→ **Written task**
Copy only the lines between the one containing "List each element's" and the end of the records, both included, leaving out pictures.

***** Source data *****

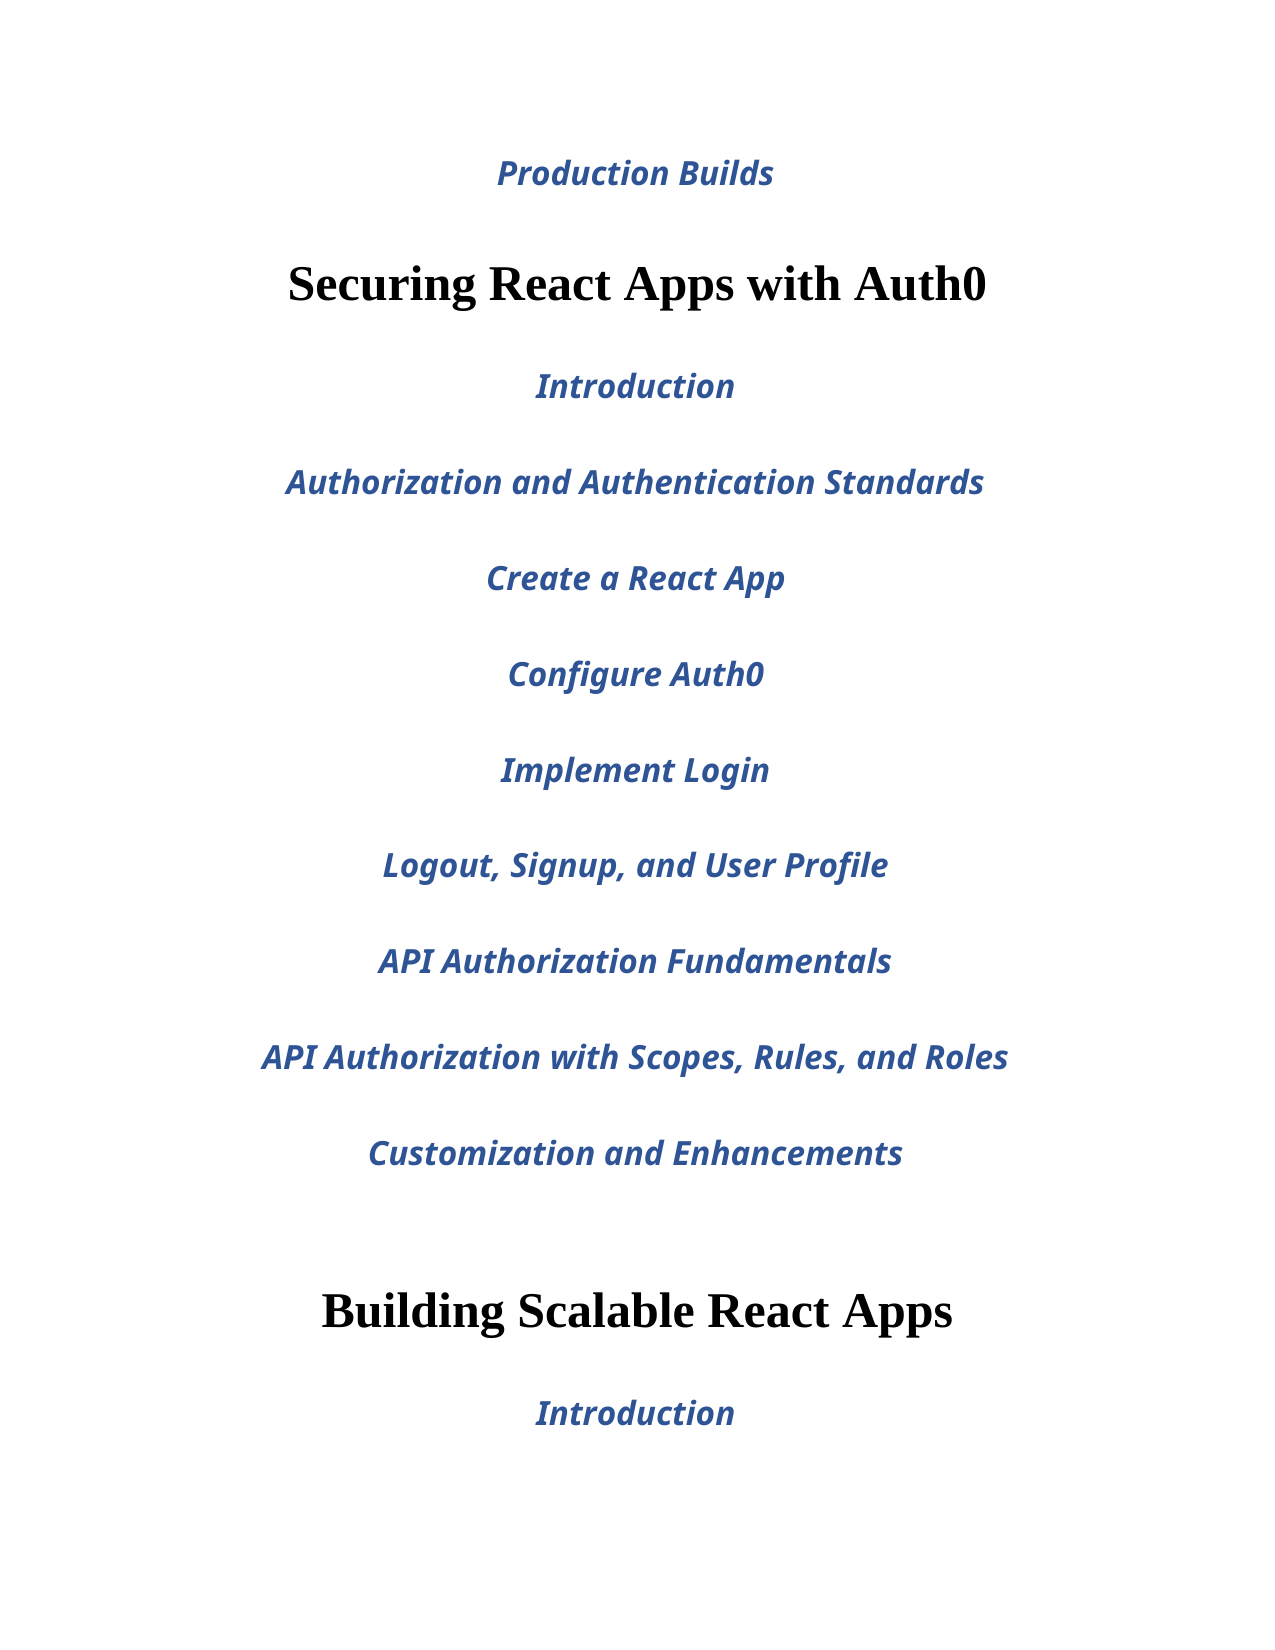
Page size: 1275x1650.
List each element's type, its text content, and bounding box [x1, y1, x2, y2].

subtitle Introduction [150, 1390, 1125, 1435]
subtitle Create a React App [150, 555, 1125, 600]
subtitle Implement Login [150, 746, 1125, 792]
subtitle Securing React Apps with Auth0 [150, 254, 1125, 312]
subtitle Introduction [150, 363, 1125, 408]
subtitle Production Builds [150, 150, 1125, 195]
subtitle API Authorization Fundamentals [150, 938, 1125, 983]
subtitle Configure Auth0 [150, 651, 1125, 696]
subtitle Building Scalable React Apps [150, 1281, 1125, 1338]
subtitle Customization and Enhancements [150, 1130, 1125, 1175]
subtitle Logout, Signup, and User Profile [150, 842, 1125, 888]
subtitle Authorization and Authentication Standards [150, 459, 1125, 504]
subtitle API Authorization with Scopes, Rules, and Roles [150, 1034, 1125, 1079]
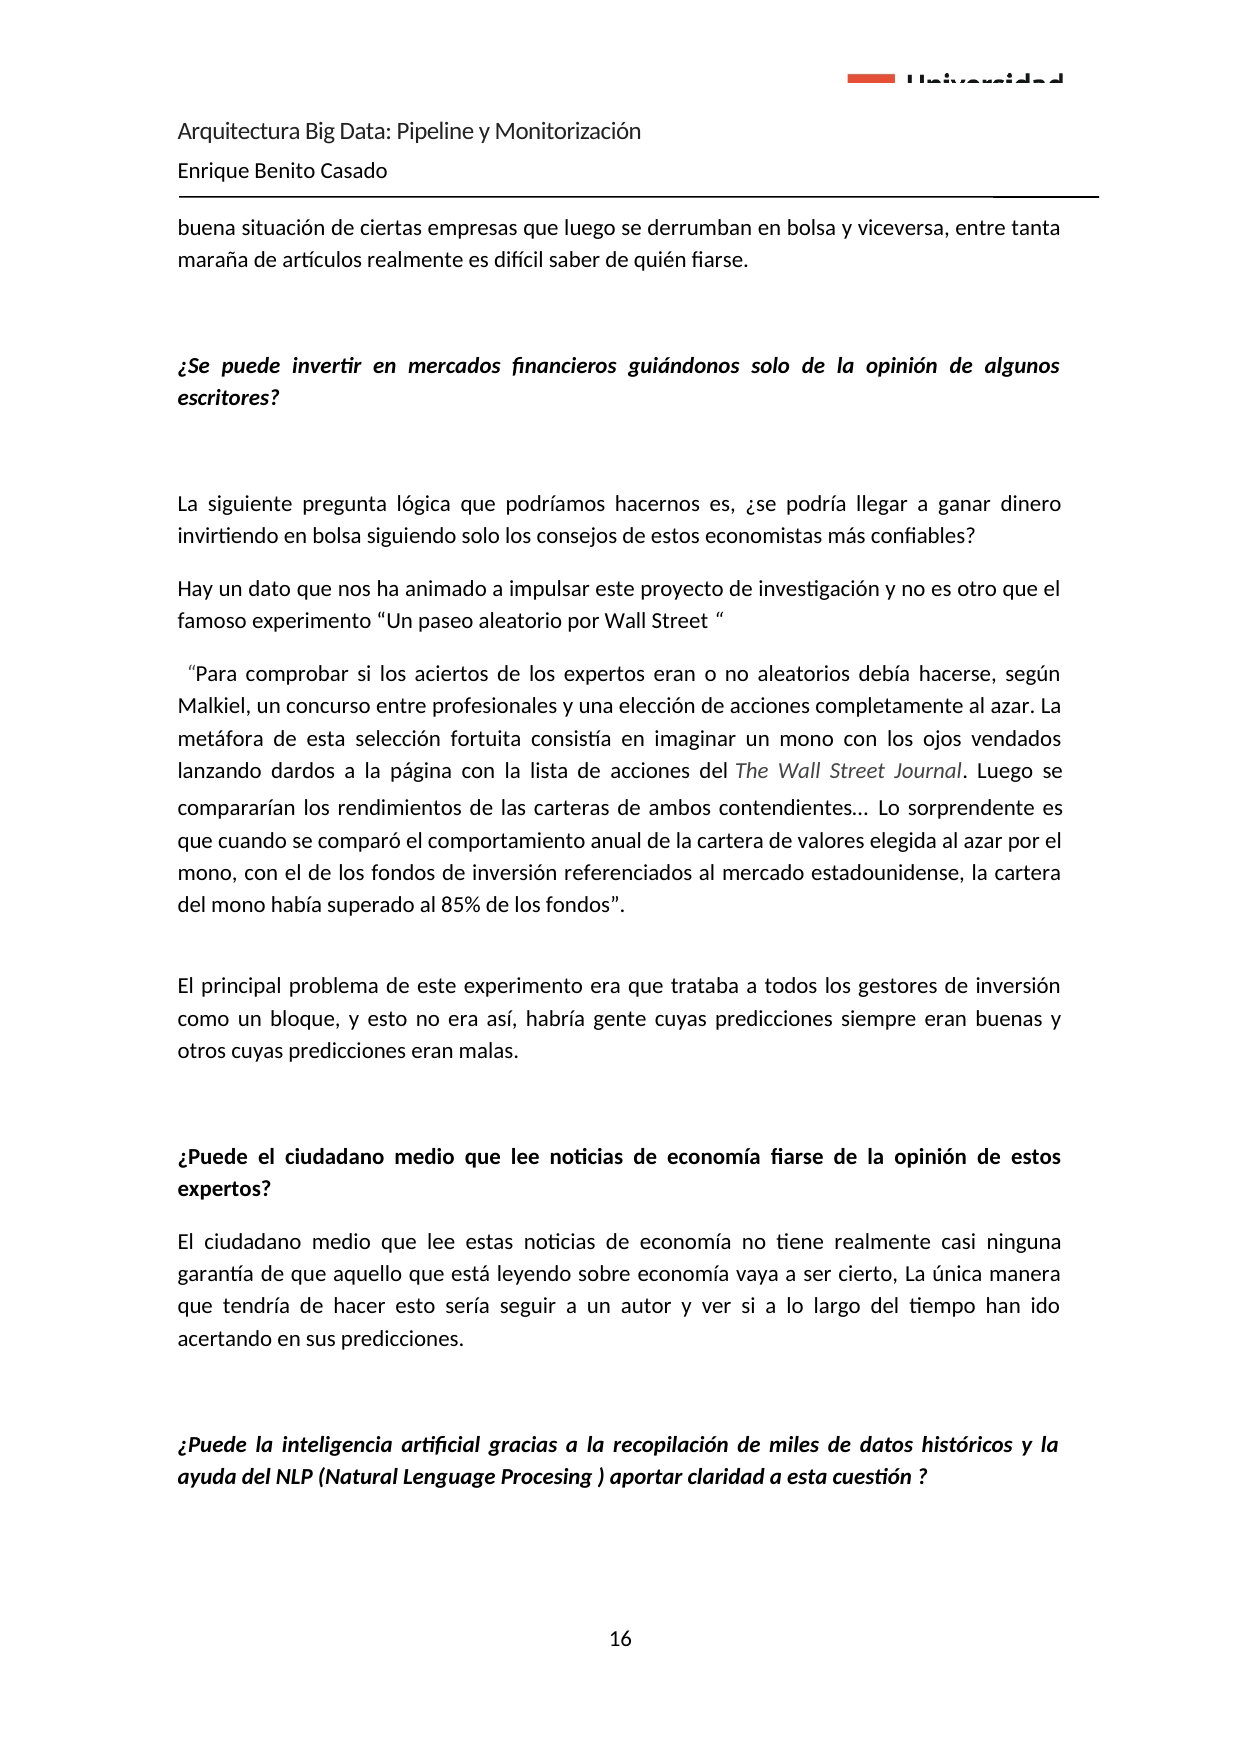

*****

→ **Exercise answer**
List each element's type, its text content, and bounding box [x1, y1, x2, y2].

subtitle Introduction [150, 1390, 1125, 1435]
subtitle Create a React App [150, 555, 1125, 600]
subtitle Implement Login [150, 746, 1125, 792]
subtitle Securing React Apps with Auth0 [150, 254, 1125, 312]
subtitle Introduction [150, 363, 1125, 408]
subtitle Production Builds [150, 150, 1125, 195]
subtitle API Authorization Fundamentals [150, 938, 1125, 983]
subtitle Configure Auth0 [150, 651, 1125, 696]
subtitle Building Scalable React Apps [150, 1281, 1125, 1338]
subtitle Customization and Enhancements [150, 1130, 1125, 1175]
subtitle Logout, Signup, and User Profile [150, 842, 1125, 888]
subtitle Authorization and Authentication Standards [150, 459, 1125, 504]
subtitle API Authorization with Scopes, Rules, and Roles [150, 1034, 1125, 1079]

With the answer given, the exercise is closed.